Designing Documentation as Product Infrastructure
EPIC.Compliance Design System & Knowledge Architecture
Overview
As the Compliance & Enforcement platform grew in scope and complexity, it became clear that shipping features was only part of the problem. The product depended on complex business rules, multiple legacy systems, and evolving policy requirements — making clear documentation and shared patterns essential for long-term sustainability.
I led the creation of a design system and documentation framework to ensure the product could be maintained, extended, and safely evolved by future teams.
Video walkthrough: Documentation & Design System
Video of a short walkthrough of how documentation, design system, and Storybook were structured to support long-term maintainability.
Problem
Business rules lived in conversations or tickets
UI patterns were scattered across multiple libraries and implementations
New contributors required significant ramp-up time to understand system logic
Design decisions risked being reinterpreted or duplicated incorrectly
Constraints & Context
The product combined patterns from multiple sources (MUI, BC Government Design System, custom components)
Business logic was complex and policy-driven, requiring precision
Developers needed a single, reliable reference for component behavior
Documentation had to support both design and implementation, not just visuals
What I Built
Pattern Inventory & Consolidation
I created an inventory of all existing UI patterns, documenting:
Component purpose and usage
Variations and states
Source (library, custom, or legacy)
Alignment with design and code
This inventory became the foundation for consolidating patterns into a coherent system rather than redesigning everything from scratch.
Design System & Developer Alignment
Working closely with the front-end developer, we:
Defined a shared set of components and behaviors
Aligned Figma components with implementation
Ensured design intent translated directly into code
The developer created a Storybook as the single source of truth for implemented components, while Figma served as the design reference.
Documented, configurable UI components aligned with production code via Storybook.
Business & design documentation structured in Confluence
Business & Design Documentation in Confluence
I organized end-to-end documentation in Confluence, covering:
System concepts (case files, inspections, complaints, review board)
Business rules and decision logic
Role-based behavior and permissions
Links to Figma designs, research artifacts, and Jira tickets
This ensured that anyone joining the project could understand why the system works the way it does — not just how.
Responsive & Layout Guidance
To support different devices and contexts, I documented:
Responsive behavior and breakpoints
Grid systems and layout rules
How components adapt across screen sizes
This reduced ambiguity and prevented ad-hoc responsive decisions.

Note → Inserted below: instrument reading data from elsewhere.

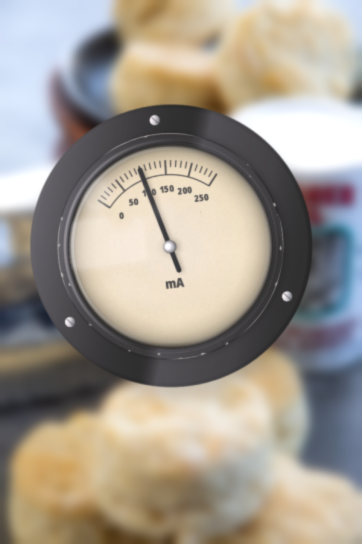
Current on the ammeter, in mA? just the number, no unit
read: 100
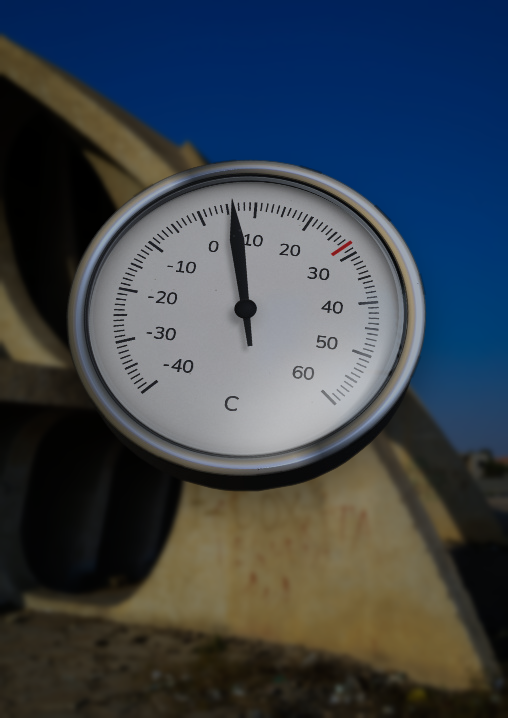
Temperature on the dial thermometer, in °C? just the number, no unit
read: 6
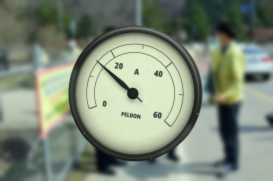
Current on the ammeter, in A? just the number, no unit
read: 15
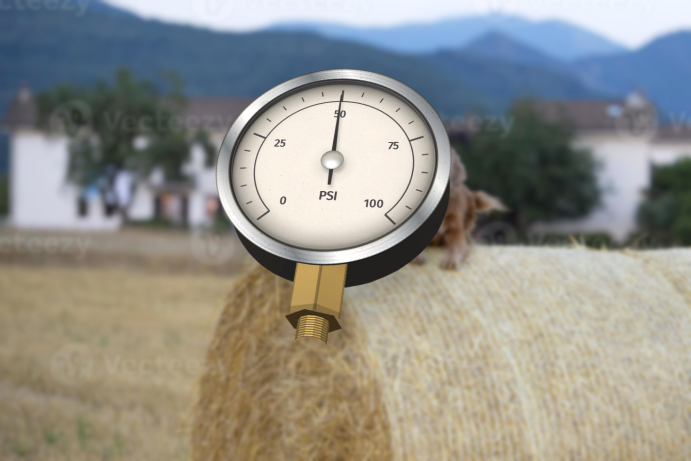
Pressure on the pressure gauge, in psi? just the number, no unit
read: 50
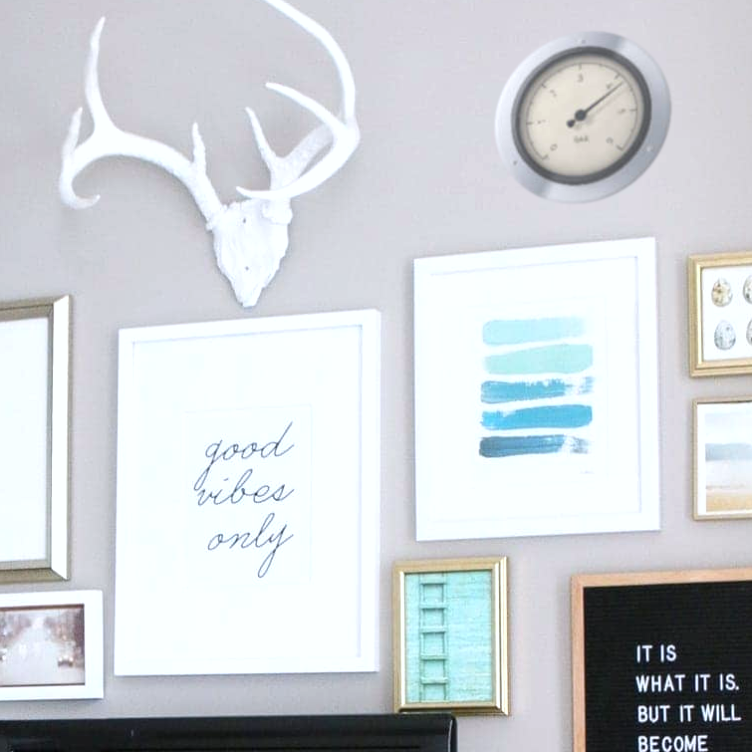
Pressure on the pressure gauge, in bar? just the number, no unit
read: 4.25
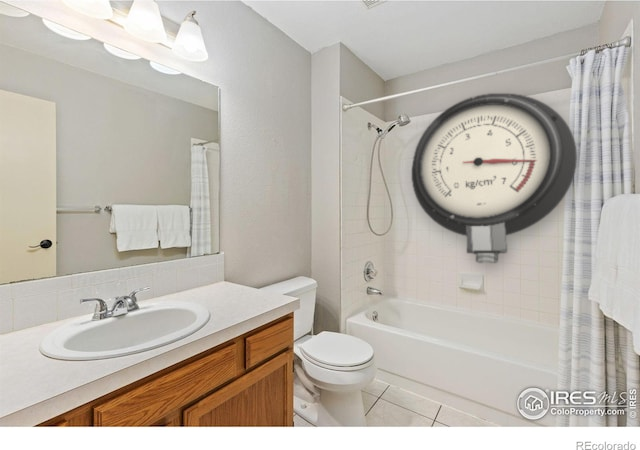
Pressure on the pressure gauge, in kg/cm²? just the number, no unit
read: 6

Two-column layout behavior documented across breakpoints (768px → 1200px+), showing how panels expand, collapse, and reflow for Requirements and Enforcement views.
Outcome & Impact
Reduced onboarding time for new developers and designers
Improved consistency across the product
Lower risk of misinterpreting business rules or UI behavior
Created a foundation for scaling the system beyond the initial release
Result: Documentation shifted from an afterthought to part of the product’s core infrastructure.
What This Shows About Me
I design for longevity, not just delivery.
I focus on decisions that reduce future ambiguity, not just shipping features.
I treat UX as shared infrastructure.
Design systems, documentation, and patterns are tools teams rely on long after initial delivery.
I’m comfortable operating at the intersection of design, engineering, and policy.
Especially in regulated environments where clarity, precision, and trust matter more than novelty.
I build systems organizations can confidently evolve over time.